■ **What is required**
Which lines of the entries below run from the one holding "X195249800Y-69099001D03*" to the one holding "X202514200Y-72348999D03*", inclusive? Set down exactly those lines and no others.

■ **Electronic design automation data**

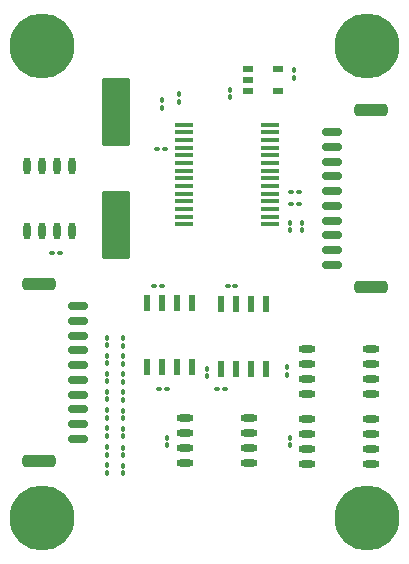
<source format=gbr>
%TF.GenerationSoftware,KiCad,Pcbnew,8.0.7*%
%TF.CreationDate,2025-01-10T16:13:59+05:30*%
%TF.ProjectId,STHDAQ_B0_COPY,53544844-4151-45f4-9230-5f434f50592e,rev?*%
%TF.SameCoordinates,Original*%
%TF.FileFunction,Soldermask,Top*%
%TF.FilePolarity,Negative*%
%FSLAX46Y46*%
G04 Gerber Fmt 4.6, Leading zero omitted, Abs format (unit mm)*
G04 Created by KiCad (PCBNEW 8.0.7) date 2025-01-10 16:13:59*
%MOMM*%
%LPD*%
G01*
G04 APERTURE LIST*
G04 Aperture macros list*
%AMRoundRect*
0 Rectangle with rounded corners*
0 $1 Rounding radius*
0 $2 $3 $4 $5 $6 $7 $8 $9 X,Y pos of 4 corners*
0 Add a 4 corners polygon primitive as box body*
4,1,4,$2,$3,$4,$5,$6,$7,$8,$9,$2,$3,0*
0 Add four circle primitives for the rounded corners*
1,1,$1+$1,$2,$3*
1,1,$1+$1,$4,$5*
1,1,$1+$1,$6,$7*
1,1,$1+$1,$8,$9*
0 Add four rect primitives between the rounded corners*
20,1,$1+$1,$2,$3,$4,$5,0*
20,1,$1+$1,$4,$5,$6,$7,0*
20,1,$1+$1,$6,$7,$8,$9,0*
20,1,$1+$1,$8,$9,$2,$3,0*%
G04 Aperture macros list end*
%ADD10RoundRect,0.100000X0.130000X0.100000X-0.130000X0.100000X-0.130000X-0.100000X0.130000X-0.100000X0*%
%ADD11RoundRect,0.100000X-0.100000X0.130000X-0.100000X-0.130000X0.100000X-0.130000X0.100000X0.130000X0*%
%ADD12RoundRect,0.100000X-0.130000X-0.100000X0.130000X-0.100000X0.130000X0.100000X-0.130000X0.100000X0*%
%ADD13R,0.558000X1.454899*%
%ADD14RoundRect,0.100000X0.100000X-0.130000X0.100000X0.130000X-0.100000X0.130000X-0.100000X-0.130000X0*%
%ADD15RoundRect,0.250000X-1.150000X0.250000X-1.150000X-0.250000X1.150000X-0.250000X1.150000X0.250000X0*%
%ADD16RoundRect,0.150000X-0.700000X0.150000X-0.700000X-0.150000X0.700000X-0.150000X0.700000X0.150000X0*%
%ADD17C,3.600000*%
%ADD18C,5.500000*%
%ADD19O,1.450000X0.599999*%
%ADD20RoundRect,0.102000X1.050000X-2.800000X1.050000X2.800000X-1.050000X2.800000X-1.050000X-2.800000X0*%
%ADD21RoundRect,0.150000X0.700000X-0.150000X0.700000X0.150000X-0.700000X0.150000X-0.700000X-0.150000X0*%
%ADD22RoundRect,0.250000X1.150000X-0.250000X1.150000X0.250000X-1.150000X0.250000X-1.150000X-0.250000X0*%
%ADD23R,0.946899X0.508000*%
%ADD24O,0.599999X1.450000*%
%ADD25R,1.639799X0.431000*%
G04 APERTURE END LIST*
D10*
%TO.C,C13*%
X204993200Y-73881998D03*
X204353200Y-73881998D03*
%TD*%
D11*
%TO.C,C9*%
X194818000Y-64577000D03*
X194818000Y-65217000D03*
%TD*%
%TO.C,C20*%
X190119000Y-86736000D03*
X190119000Y-87376000D03*
%TD*%
D12*
%TO.C,C6*%
X192974000Y-69215000D03*
X193614000Y-69215000D03*
%TD*%
D13*
%TO.C,U4*%
X202184000Y-82368652D03*
X200914000Y-82368652D03*
X199644000Y-82368652D03*
X198374000Y-82368652D03*
X198374000Y-87811348D03*
X199644000Y-87811348D03*
X200914000Y-87811348D03*
X202184000Y-87811348D03*
%TD*%
D12*
%TO.C,C3*%
X198979000Y-80772000D03*
X199619000Y-80772000D03*
%TD*%
D14*
%TO.C,R2*%
X193802000Y-94300000D03*
X193802000Y-93660000D03*
%TD*%
%TO.C,R11*%
X204216000Y-94300000D03*
X204216000Y-93660000D03*
%TD*%
D15*
%TO.C,J2*%
X211105457Y-80881000D03*
X211105457Y-65931000D03*
D16*
X207755457Y-79031000D03*
X207755457Y-77781000D03*
X207755457Y-76531000D03*
X207755457Y-75281000D03*
X207755457Y-74031000D03*
X207755457Y-72781000D03*
X207755457Y-71531000D03*
X207755457Y-70281000D03*
X207755457Y-69031000D03*
X207755457Y-67781000D03*
%TD*%
D17*
%TO.C,H3*%
X210761000Y-60457000D03*
D18*
X210761000Y-60457000D03*
%TD*%
D10*
%TO.C,C12*%
X204993200Y-72865998D03*
X204353200Y-72865998D03*
%TD*%
D19*
%TO.C,U5*%
X195349418Y-91948000D03*
X195349418Y-93218000D03*
X195349418Y-94488000D03*
X195349418Y-95758000D03*
X200799417Y-95758000D03*
X200799417Y-94488000D03*
X200799417Y-93218000D03*
X200799417Y-91948000D03*
%TD*%
%TO.C,U7*%
X205681999Y-86106000D03*
X205681999Y-87376000D03*
X205681999Y-88646000D03*
X205681999Y-89916000D03*
X211131998Y-89916000D03*
X211131998Y-88646000D03*
X211131998Y-87376000D03*
X211131998Y-86106000D03*
%TD*%
D14*
%TO.C,C11*%
X204216000Y-76078000D03*
X204216000Y-75438000D03*
%TD*%
%TO.C,R8*%
X188722000Y-88876000D03*
X188722000Y-88236000D03*
%TD*%
D11*
%TO.C,C4*%
X197231000Y-87818000D03*
X197231000Y-88458000D03*
%TD*%
D14*
%TO.C,R6*%
X188722000Y-91985000D03*
X188722000Y-91345000D03*
%TD*%
D11*
%TO.C,C19*%
X190119000Y-88260000D03*
X190119000Y-88900000D03*
%TD*%
D18*
%TO.C,H4*%
X183261000Y-100457000D03*
D17*
X183261000Y-100457000D03*
%TD*%
D14*
%TO.C,R3*%
X188722000Y-96623000D03*
X188722000Y-95983000D03*
%TD*%
D11*
%TO.C,C21*%
X190119000Y-85212000D03*
X190119000Y-85852000D03*
%TD*%
D14*
%TO.C,C1*%
X199136000Y-64836000D03*
X199136000Y-64196000D03*
%TD*%
D20*
%TO.C,Y1*%
X189484000Y-75616000D03*
X189484000Y-66116000D03*
%TD*%
D11*
%TO.C,C14*%
X190119000Y-96007000D03*
X190119000Y-96647000D03*
%TD*%
D19*
%TO.C,U6*%
X205681999Y-92075000D03*
X205681999Y-93345000D03*
X205681999Y-94615000D03*
X205681999Y-95885000D03*
X211131998Y-95885000D03*
X211131998Y-94615000D03*
X211131998Y-93345000D03*
X211131998Y-92075000D03*
%TD*%
D17*
%TO.C,H1*%
X210761000Y-100457000D03*
D18*
X210761000Y-100457000D03*
%TD*%
D14*
%TO.C,C10*%
X205232000Y-76078000D03*
X205232000Y-75438000D03*
%TD*%
D17*
%TO.C,H2*%
X183261000Y-60457000D03*
D18*
X183261000Y-60457000D03*
%TD*%
D10*
%TO.C,R1*%
X198694000Y-89535000D03*
X198054000Y-89535000D03*
%TD*%
D21*
%TO.C,J1*%
X186323000Y-93763000D03*
X186323000Y-92513000D03*
X186323000Y-91263000D03*
X186323000Y-90013000D03*
X186323000Y-88763000D03*
X186323000Y-87513000D03*
X186323000Y-86263000D03*
X186323000Y-85013000D03*
X186323000Y-83763000D03*
X186323000Y-82513000D03*
D22*
X182973000Y-95613000D03*
X182973000Y-80663000D03*
%TD*%
D14*
%TO.C,R7*%
X188722000Y-90396000D03*
X188722000Y-89756000D03*
%TD*%
%TO.C,R4*%
X188722000Y-95099000D03*
X188722000Y-94459000D03*
%TD*%
D11*
%TO.C,C2*%
X204597000Y-62545000D03*
X204597000Y-63185000D03*
%TD*%
D14*
%TO.C,R10*%
X188726000Y-85828000D03*
X188726000Y-85188000D03*
%TD*%
D11*
%TO.C,C18*%
X190119000Y-89784000D03*
X190119000Y-90424000D03*
%TD*%
D14*
%TO.C,R9*%
X188721000Y-87339000D03*
X188721000Y-86699000D03*
%TD*%
%TO.C,R5*%
X188722000Y-93505000D03*
X188722000Y-92865000D03*
%TD*%
D10*
%TO.C,R13*%
X184745000Y-77978000D03*
X184105000Y-77978000D03*
%TD*%
D12*
%TO.C,C5*%
X192720000Y-80772000D03*
X193360000Y-80772000D03*
%TD*%
D11*
%TO.C,C17*%
X190119000Y-91369000D03*
X190119000Y-92009000D03*
%TD*%
%TO.C,C16*%
X190116000Y-92893000D03*
X190116000Y-93533000D03*
%TD*%
%TO.C,C15*%
X190119000Y-94483000D03*
X190119000Y-95123000D03*
%TD*%
D12*
%TO.C,C7*%
X193180000Y-89500000D03*
X193820000Y-89500000D03*
%TD*%
D23*
%TO.C,U2*%
X200656449Y-62422999D03*
X200656449Y-63373000D03*
X200656449Y-64323001D03*
X203203551Y-64323001D03*
X203203551Y-62422999D03*
%TD*%
D14*
%TO.C,R12*%
X203962000Y-88331000D03*
X203962000Y-87691000D03*
%TD*%
D11*
%TO.C,C8*%
X193421000Y-65085000D03*
X193421000Y-65725000D03*
%TD*%
D24*
%TO.C,U8*%
X181991000Y-76131001D03*
X183261000Y-76131001D03*
X184531000Y-76131001D03*
X185801000Y-76131001D03*
X185801000Y-70681002D03*
X184531000Y-70681002D03*
X183261000Y-70681002D03*
X181991000Y-70681002D03*
%TD*%
D13*
%TO.C,U3*%
X195961000Y-82241652D03*
X194691000Y-82241652D03*
X193421000Y-82241652D03*
X192151000Y-82241652D03*
X192151000Y-87684348D03*
X193421000Y-87684348D03*
X194691000Y-87684348D03*
X195961000Y-87684348D03*
%TD*%
D25*
%TO.C,U1*%
X195249800Y-67149000D03*
X195249800Y-67799001D03*
X195249800Y-68449000D03*
X195249800Y-69099001D03*
X195249800Y-69748999D03*
X195249800Y-70399001D03*
X195249800Y-71048999D03*
X195249800Y-71698998D03*
X195249800Y-72348999D03*
X195249800Y-72998998D03*
X195249800Y-73648999D03*
X195249800Y-74298998D03*
X195249800Y-74948999D03*
X195249800Y-75598998D03*
X202514200Y-75599000D03*
X202514200Y-74948999D03*
X202514200Y-74299000D03*
X202514200Y-73648999D03*
X202514200Y-72999001D03*
X202514200Y-72348999D03*
X202514200Y-71699001D03*
X202514200Y-71048999D03*
X202514200Y-70399001D03*
X202514200Y-69748999D03*
X202514200Y-69099001D03*
X202514200Y-68449000D03*
X202514200Y-67799001D03*
X202514200Y-67149000D03*
%TD*%
M02*

</source>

■ **Expected output**
X195249800Y-69099001D03*
X195249800Y-69748999D03*
X195249800Y-70399001D03*
X195249800Y-71048999D03*
X195249800Y-71698998D03*
X195249800Y-72348999D03*
X195249800Y-72998998D03*
X195249800Y-73648999D03*
X195249800Y-74298998D03*
X195249800Y-74948999D03*
X195249800Y-75598998D03*
X202514200Y-75599000D03*
X202514200Y-74948999D03*
X202514200Y-74299000D03*
X202514200Y-73648999D03*
X202514200Y-72999001D03*
X202514200Y-72348999D03*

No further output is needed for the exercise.